Literary Translation Greek ‒ English I
Teaching Staff: Nikolaou Pashalis
Course Code: LT-5217
Gram-Web Code: ΛΜ1505-1Ε
Course Category: Specialization
Course Type: Compulsory
Course Level: Undergraduate
Course Language: English / Greek
Total Hours: 2
Erasmus: Not Available
Size: 206.49 KB :: Type: PDF document
Ιn this semester we investigate the translation of literature, working with texts by predominantly contemporary Greek authors. Students are asked to prepare literary translations every week. We also collaborate in producing translations in the classroom, collectively examining the lexical, stylistic and other issues involved, the range of issues and difficulties posed by each text; as well as discuss and compare existing translations. This approach is combined with readings in translation theory and the study of relevant perspectives from literary or cultural studies, aiming towards an understanding of the close relationships between theory and practice.

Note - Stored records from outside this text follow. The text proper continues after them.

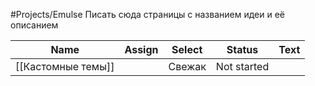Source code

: #Projects/Emulse
Писать сюда страницы с названием идеи и её описанием

| Name               | Assign | Select | Status      | Text |
| ------------------ | ------ | ------ | ----------- | ---- |
| [[Кастомные темы]] |        | Свежак | Not started |      |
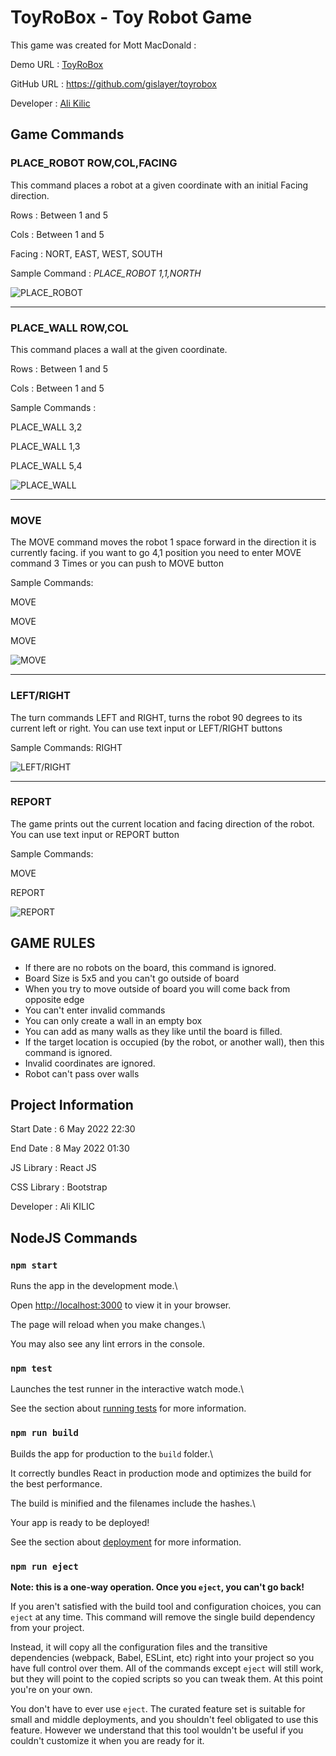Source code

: 
# ToyRoBox - Toy Robot Game

This game was created for Mott MacDonald : 

Demo URL : [ToyRoBox](https://stalwart-begonia-743d9d.netlify.app/)

GitHub URL : https://github.com/gislayer/toyrobox

Developer : [Ali Kilic](https://www.alikilic.org/)

## Game Commands
### PLACE_ROBOT ROW,COL,FACING
This command places a robot at a given coordinate with an initial Facing direction.

Rows : Between 1 and 5

Cols : Between 1 and 5 

Facing : NORT, EAST, WEST, SOUTH

Sample Command : *PLACE_ROBOT 1,1,NORTH*

![PLACE_ROBOT](https://iili.io/WMFldG.png)
  
---
### PLACE_WALL ROW,COL
This command places a wall at the given coordinate.

Rows : Between 1 and 5

Cols : Between 1 and 5 

Sample Commands : 

PLACE_WALL 3,2

PLACE_WALL 1,3

PLACE_WALL 5,4

![PLACE_WALL](https://iili.io/WMKe6X.png)

---
### MOVE
The MOVE command moves the robot 1 space forward in the direction it is currently facing.
if you want to go 4,1 position you need to enter MOVE command 3 Times or you can push to MOVE button

Sample Commands: 

MOVE

MOVE

MOVE 

![MOVE](https://iili.io/WMftsI.png)

---

### LEFT/RIGHT
The turn commands LEFT and RIGHT, turns the robot 90 degrees to its current left or right. You can use text input or LEFT/RIGHT buttons

Sample Commands: RIGHT

![LEFT/RIGHT](https://iili.io/WMqKsS.png)

---

### REPORT
The game prints out the current location and facing direction of the robot.
You can use text input or REPORT button

Sample Commands: 

MOVE

REPORT

![REPORT](https://iili.io/WMqqq7.png)

## GAME RULES

 - If there are no robots on the board, this command is ignored.
 - Board Size is 5x5 and you can't go outside of board
 - When you try to move outside of board you will come back from opposite edge
 - You can't enter invalid commands
 - You can only create a wall in an empty box
 - You can add as many walls as they like until the board is filled.
 - If the target location is occupied (by the robot, or another wall), then this command is ignored.
 - Invalid coordinates are ignored.
 - Robot can't pass over walls

## Project Information
Start Date : 6 May 2022 22:30

End Date : 8 May 2022 01:30

JS Library : React JS

CSS Library : Bootstrap

Developer : Ali KILIC

## NodeJS Commands

### `npm start`

  

Runs the app in the development mode.\

Open [http://localhost:3000](http://localhost:3000) to view it in your browser.

  

The page will reload when you make changes.\

You may also see any lint errors in the console.

  

### `npm test`

  

Launches the test runner in the interactive watch mode.\

See the section about [running tests](https://facebook.github.io/create-react-app/docs/running-tests) for more information.

  

### `npm run build`

  

Builds the app for production to the `build` folder.\

It correctly bundles React in production mode and optimizes the build for the best performance.

  

The build is minified and the filenames include the hashes.\

Your app is ready to be deployed!

  

See the section about [deployment](https://facebook.github.io/create-react-app/docs/deployment) for more information.

  

### `npm run eject`

  

**Note: this is a one-way operation. Once you `eject`, you can't go back!**

  

If you aren't satisfied with the build tool and configuration choices, you can `eject` at any time. This command will remove the single build dependency from your project.

  

Instead, it will copy all the configuration files and the transitive dependencies (webpack, Babel, ESLint, etc) right into your project so you have full control over them. All of the commands except `eject` will still work, but they will point to the copied scripts so you can tweak them. At this point you're on your own.

  

You don't have to ever use `eject`. The curated feature set is suitable for small and middle deployments, and you shouldn't feel obligated to use this feature. However we understand that this tool wouldn't be useful if you couldn't customize it when you are ready for it.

Objectives - Learning Outcomes:
Upon successful completion of the course, the students will be able to:
- understand the specific settings in which the literary translator works when dealing with two literary traditions
- identify the specific features of the main forms of literary expression
- understand the complex nature and the difficulties of literary translation, as well as the literary translator’s ability of creative text rendering
- produce paratexts that usually accompany literary translations and understand the close relationships between theory and practice, as well as between reception and criticism
- translate from English into Greek literary texts of medium difficulty taking into account the special characteristics of the text, the style, the publication period as well as the literary movement to which the original text belongs
- effectively deal with the challenges relating to dialects, wordplays and culture-specific elements
Week 1: Translation and literature: contact points
Week 2: Text, textuality, tradition
Week 3: The process (and experience) of literary translation
Week 4: Circling the translated text: reception and criticism
Week 5: Identifying the author and the translator
Week 6: Research/Assignments seminar, I
Week 7: Between life and literature
Week 8: Translating prose, I: short stories
Week 9: Translating prose, II: the novel
Week 10: Translating prose, III: the novel
Week 11: Translating literature for children and young adults, I
Week 12: Translating literature for children and young adults, II
Week 13: Research/Assignments seminar, II
Eco, Umberto (2003) Εμπειρίες Μετάφρασης (μτφ. Έφη Καλλιφατίδη). Αθήνα: Ελληνικά Γράμματα.
France, Peter (ed.) (2000) The Oxford Guide to Literature in English Translation. Oxford: Oxford University Press.
Schulte, Rainer and Biguenet, John (eds) (1992) Theories of Translation: An Anthology of Essays from Dryden to Derrida. Chicago: University of Chicago Press.
Landers, Clifford (2001) Literary Translation: A Practical Guide. Clevedon: Multilingual Matters.
Face-to-face/Guided, collaborative translating in class (students first prepare translations at home), working with texts of increasing difficulty and length, and across several genres. In parallel, we engage with several critical and theoretical texts in translation studies and comparative literature, while also investigating thoroughly a range of paratexts produced by the literary translator (introductions, biographical notes, afterwords, etc). Study material and updates are further provided through the Department’s e-class platform.
In addition to weekly literary translation tasks, students are asked to submit a semester assignment, consisting of translation and a commentary focusing on problems encountered during the process, and further addressing productive relationships between the theory and practice of (literary) translation.